[Body or hand keypoint data]

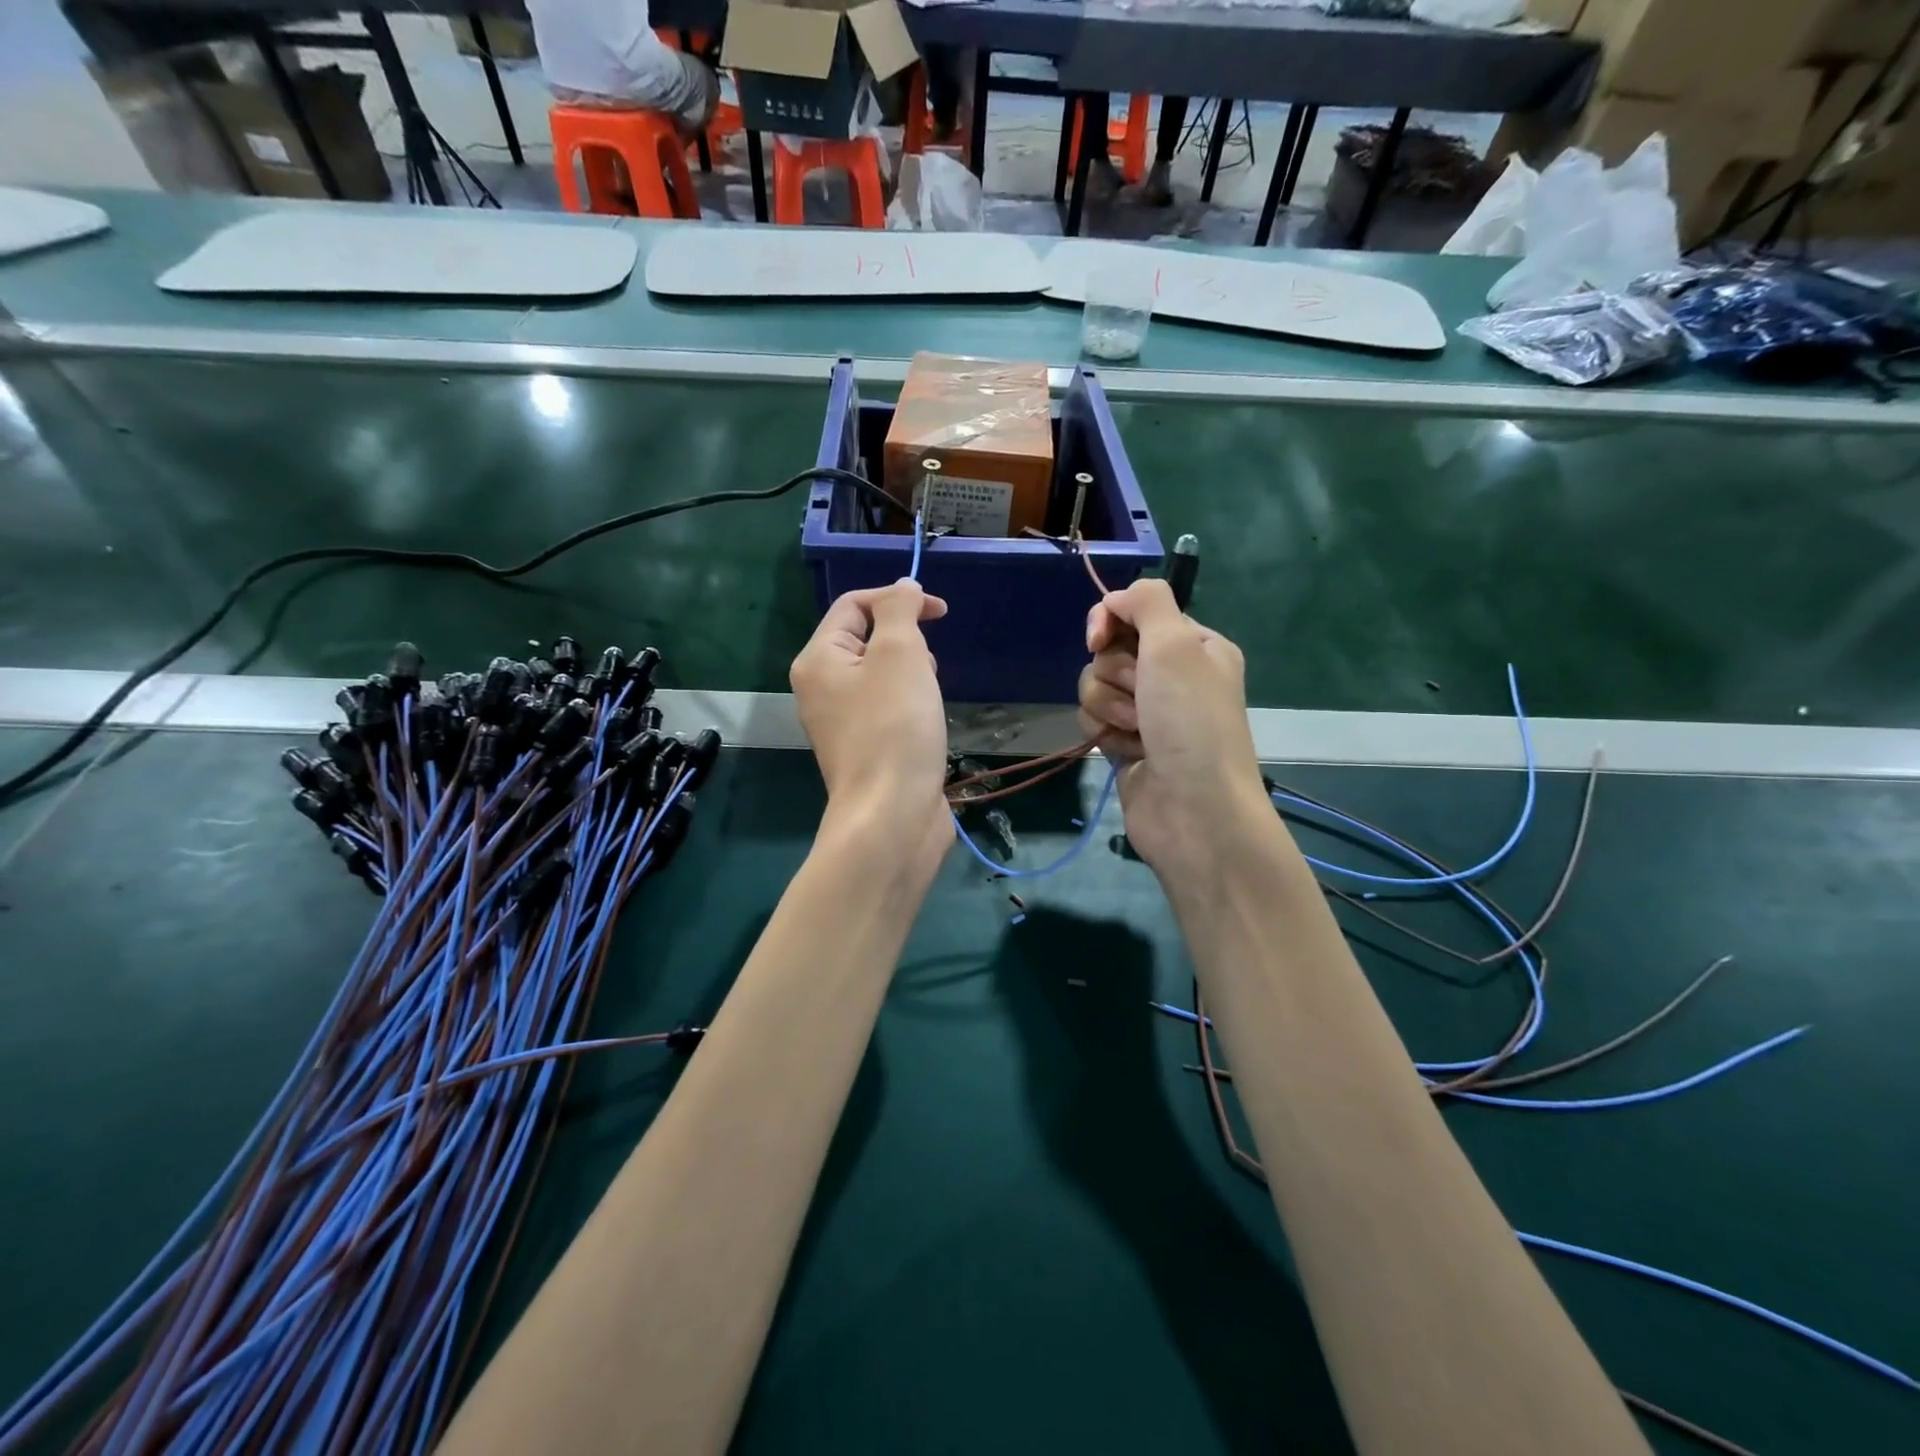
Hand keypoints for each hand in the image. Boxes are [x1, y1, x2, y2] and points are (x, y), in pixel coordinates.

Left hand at [790, 580, 952, 870]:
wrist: (892, 816)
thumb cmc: (895, 727)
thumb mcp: (900, 654)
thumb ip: (899, 611)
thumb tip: (902, 587)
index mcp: (819, 660)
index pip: (853, 605)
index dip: (897, 598)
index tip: (940, 613)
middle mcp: (821, 689)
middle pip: (867, 640)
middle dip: (906, 642)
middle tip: (926, 668)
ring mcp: (842, 723)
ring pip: (882, 676)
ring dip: (913, 675)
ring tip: (929, 699)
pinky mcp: (865, 749)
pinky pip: (888, 709)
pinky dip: (911, 706)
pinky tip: (928, 725)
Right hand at [1077, 579, 1270, 876]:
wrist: (1193, 810)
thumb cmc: (1190, 721)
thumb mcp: (1176, 644)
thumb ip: (1146, 601)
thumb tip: (1115, 599)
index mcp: (1193, 646)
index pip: (1135, 612)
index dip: (1109, 621)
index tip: (1096, 639)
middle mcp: (1171, 675)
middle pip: (1108, 651)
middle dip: (1114, 674)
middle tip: (1141, 697)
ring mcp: (1148, 712)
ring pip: (1094, 687)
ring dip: (1108, 707)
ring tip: (1137, 732)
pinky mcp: (1126, 744)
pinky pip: (1093, 721)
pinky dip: (1105, 734)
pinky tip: (1127, 752)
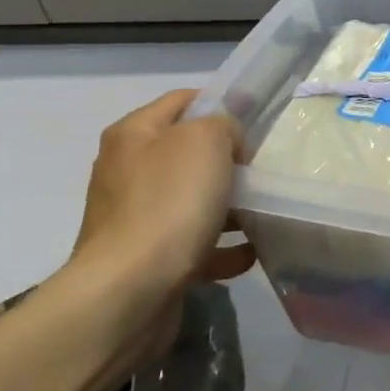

■ THE TASK
The copy you output must match the entries above exactly, except that it has no pictures.

■ WRITTEN SOLUTION
Hand keypoints for each hand in the image. Boxes are [x1, y1, x2, y2] and points are (x, y), in pixel coordinates.

Left hand at [790, 580, 952, 870]:
wrist: (892, 816)
thumb cmc: (895, 727)
thumb mcp: (900, 654)
thumb ip: (899, 611)
thumb tip: (902, 587)
index mcp: (819, 660)
index pip: (853, 605)
index dip: (897, 598)
index tip: (940, 613)
middle mcp: (821, 689)
middle pip: (867, 640)
middle dip: (906, 642)
middle tip: (926, 668)
ring mcp: (842, 723)
ring pip: (882, 676)
ring dip: (913, 675)
ring tip: (929, 699)
pinky mcp: (865, 749)
pinky pip: (888, 709)
pinky dip: (911, 706)
pinky tip: (928, 725)
Right hand at [1077, 579, 1270, 876]:
wrist: (1193, 810)
thumb cmc: (1190, 721)
thumb mcp: (1176, 644)
thumb ip: (1146, 601)
thumb tip: (1115, 599)
index mcp: (1193, 646)
index pip: (1135, 612)
index dip: (1109, 621)
index tip: (1096, 639)
middle mcp: (1171, 675)
middle pip: (1108, 651)
middle dip: (1114, 674)
middle tip: (1141, 697)
ring mcp: (1148, 712)
ring pip: (1094, 687)
ring dip: (1108, 707)
ring tip: (1137, 732)
pinky mcp: (1126, 744)
pinky pip: (1093, 721)
pinky dip: (1105, 734)
pinky tip: (1127, 752)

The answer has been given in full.